A relationship breakup, often referred to simply as a breakup, is the termination of an intimate relationship by any means other than death. The act is commonly termed "dumping [someone]" in slang when it is initiated by one partner. The term is less likely to be applied to a married couple, where a breakup is typically called a separation or divorce. When a couple engaged to be married breaks up, it is typically called a "broken engagement."
Susie Orbach (1992) has argued that the dissolution of dating and cohabiting relationships can be as painful as or more painful than divorce because these nonmarital relationships are less socially recognized'.
Stages leading to a breakup
L. Lee proposes that there are five stages leading ultimately up to a breakup.
- Dissatisfaction – one or both partners grow dissatisfied with the relationship
- Exposure – both partners mutually become aware of the problems in the relationship
- Negotiation – both partners attempt to negotiate a solution to problems
- Resolution and transformation – both partners apply the outcome of their negotiation
- Termination – proposed resolution fails to rectify issues and no further solutions are accepted or applied
Cycle of a breakup
Steve Duck outlines a six-stage cycle of relationship breakup, including
- Dissatisfaction with the relationship
- Social withdrawal
- Discussion of the reasons for the discontentment
- Going public
- Tidying up the memories
- Recreating sense of one's own social value
Factors that predict a breakup before marriage
Hill, Rubin and Peplau identify 5 factors that predicted breakup before marriage:
- Unequal involvement in the relationship
- Age difference
- Educational aspirations
- Physical attractiveness
In 1976, sociologist Diane Vaughan proposed an "uncoupling theory," where there exists a "turning point" in the dynamics of relationship breakup - 'a precise moment when they "knew the relationship was over," when "everything went dead inside"' - followed by a transition period in which one partner unconsciously knows the relationship is going to end, but holds on to it for an extended period, even for years.
Vaughan considered that the process of breakup was asymmetrical for initiator and respondent: the former 'has begun mourning the loss of the relationship and has undertaken something tantamount to a rehearsal, mentally and, to varying degrees, experientially, of a life apart from the partner'. The latter then has to play catch-up: 'to make their own transition out of the relationship, partners must redefine initiator and relationship negatively, legitimating the dissolution'.
As a result, for Vaughan 'getting out of a relationship includes a redefinition of self at several levels: in the private thoughts of the individual, between partners, and in the larger social context in which the relationship exists'. She considered that 'uncoupling is complete when the partners have defined themselves and are defined by others as separate and independent of each other - when being partners is no longer a major source of identity'.
Phases of grief
Grief counselor and breakup expert Susan J. Elliott writes that the emotions of grief after a breakup are essentially the same as those of any grief process.
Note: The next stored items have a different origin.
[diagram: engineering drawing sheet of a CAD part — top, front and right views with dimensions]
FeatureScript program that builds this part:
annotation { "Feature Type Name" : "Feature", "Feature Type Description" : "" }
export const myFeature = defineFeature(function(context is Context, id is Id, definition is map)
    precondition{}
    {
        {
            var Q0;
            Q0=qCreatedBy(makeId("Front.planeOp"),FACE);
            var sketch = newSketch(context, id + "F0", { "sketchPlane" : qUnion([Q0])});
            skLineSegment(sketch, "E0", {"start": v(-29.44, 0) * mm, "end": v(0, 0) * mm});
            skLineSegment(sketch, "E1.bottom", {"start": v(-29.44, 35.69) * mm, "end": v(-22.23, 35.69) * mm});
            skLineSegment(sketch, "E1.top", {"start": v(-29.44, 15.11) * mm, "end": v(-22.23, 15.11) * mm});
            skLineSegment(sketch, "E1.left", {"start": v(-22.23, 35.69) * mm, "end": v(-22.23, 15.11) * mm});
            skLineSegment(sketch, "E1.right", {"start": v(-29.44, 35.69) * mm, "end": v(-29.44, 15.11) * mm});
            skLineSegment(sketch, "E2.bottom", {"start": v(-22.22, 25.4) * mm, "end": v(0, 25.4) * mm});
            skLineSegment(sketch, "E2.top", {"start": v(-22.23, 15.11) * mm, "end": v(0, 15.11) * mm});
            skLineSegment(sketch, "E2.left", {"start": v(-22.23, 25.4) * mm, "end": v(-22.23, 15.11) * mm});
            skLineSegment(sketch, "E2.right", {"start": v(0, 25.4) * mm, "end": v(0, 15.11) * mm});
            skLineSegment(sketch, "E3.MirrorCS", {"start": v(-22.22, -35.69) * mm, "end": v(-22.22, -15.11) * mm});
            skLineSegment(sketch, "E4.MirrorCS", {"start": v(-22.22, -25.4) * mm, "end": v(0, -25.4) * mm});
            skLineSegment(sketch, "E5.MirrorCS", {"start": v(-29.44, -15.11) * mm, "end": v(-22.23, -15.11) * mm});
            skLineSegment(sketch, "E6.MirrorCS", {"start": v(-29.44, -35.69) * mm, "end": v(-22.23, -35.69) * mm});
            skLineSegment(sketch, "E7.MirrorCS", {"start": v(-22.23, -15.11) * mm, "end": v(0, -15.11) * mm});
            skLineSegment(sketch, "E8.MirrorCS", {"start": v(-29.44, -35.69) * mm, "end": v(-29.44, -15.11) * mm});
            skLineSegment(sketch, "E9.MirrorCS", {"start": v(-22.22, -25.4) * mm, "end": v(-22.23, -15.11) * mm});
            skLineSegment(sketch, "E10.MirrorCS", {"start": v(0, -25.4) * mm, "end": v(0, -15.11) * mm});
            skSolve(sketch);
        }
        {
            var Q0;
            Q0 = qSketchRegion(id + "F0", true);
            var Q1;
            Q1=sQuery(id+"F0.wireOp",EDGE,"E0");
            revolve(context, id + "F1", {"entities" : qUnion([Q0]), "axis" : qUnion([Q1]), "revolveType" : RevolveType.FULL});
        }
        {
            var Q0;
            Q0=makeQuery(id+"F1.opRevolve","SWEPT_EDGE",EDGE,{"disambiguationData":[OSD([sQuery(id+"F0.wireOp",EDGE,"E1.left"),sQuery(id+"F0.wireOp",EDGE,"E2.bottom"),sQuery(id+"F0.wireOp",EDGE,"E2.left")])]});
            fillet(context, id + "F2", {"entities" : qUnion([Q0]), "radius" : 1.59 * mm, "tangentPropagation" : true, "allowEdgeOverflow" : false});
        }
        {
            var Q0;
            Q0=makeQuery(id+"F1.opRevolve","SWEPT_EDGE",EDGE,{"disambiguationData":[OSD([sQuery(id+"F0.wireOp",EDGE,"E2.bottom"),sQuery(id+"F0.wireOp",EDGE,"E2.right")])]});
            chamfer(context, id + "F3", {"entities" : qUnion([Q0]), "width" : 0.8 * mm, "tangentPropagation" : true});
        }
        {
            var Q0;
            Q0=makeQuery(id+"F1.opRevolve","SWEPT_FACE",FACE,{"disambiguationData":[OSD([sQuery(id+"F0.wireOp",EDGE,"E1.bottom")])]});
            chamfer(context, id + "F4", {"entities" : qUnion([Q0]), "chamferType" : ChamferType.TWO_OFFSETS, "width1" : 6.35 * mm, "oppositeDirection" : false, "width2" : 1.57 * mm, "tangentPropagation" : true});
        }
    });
Her research reflects that of Beverley Raphael who likened the process of grief as "phases" rather than "stages." Elliott, who has researched grief extensively, writes that the phases of breakup grief are "Shock and Disbelief," "Review and Painful Relinquishment," and "Reorganization, Integration, and Acceptance." Any of these three phases may be skipped, repeated, or rearranged, depending on one's situation and personality.
According to John Fetto, a survey conducted by eNation found that nearly one-third of all Americans have experienced a breakup in the past ten years. He also found that the younger the person, the more likely they are to have experienced more than one breakup in the last decade. It is believed[who?] that this is because young people are more actively dating than older generations.
Depending on the emotional attachment, healing from a breakup can be a long process with multiple stages, which may include: sanctioning adequate time to recover, improving intrapersonal relationships and, ultimately, finding the motivation necessary to dismiss the breakup itself.
Laurie Helgoe, believes that, "By releasing the past, you can approach new relationships with a fresh perspective and clearer vision." Releasing the relationship and the person physically from one's life will help to keep both from constantly resurfacing in everyday life. Releasing the relationship and the person from the mind and daily thoughts allocates more space to think about other important things, including future relationships.
Positive psychology stresses the up-side to relationship breakup, for example emphasizing research wherein 'students reported five positive changes in their lives from the break-up for every negative change', (although 'women report more growth after a relationship break-up' than do men). Once freed from 'the collusive solace of coupledom', the newly emerging singleton has to see him- or herself as 'a separate person in the world, standing alone facing his future, having to make his own choices from the new position of unwanted freedom'. If seen as an opportunity, however, 'this process of self-rediscovery and independent expansion of self is important for anyone experiencing a romantic relationship break-up'.
New York City-based psychoanalyst and psychotherapist Janice Lieberman, PhD, says not every relationship deserves a dramatic breakup. How you experience your relationship depends on how you handle the breakup.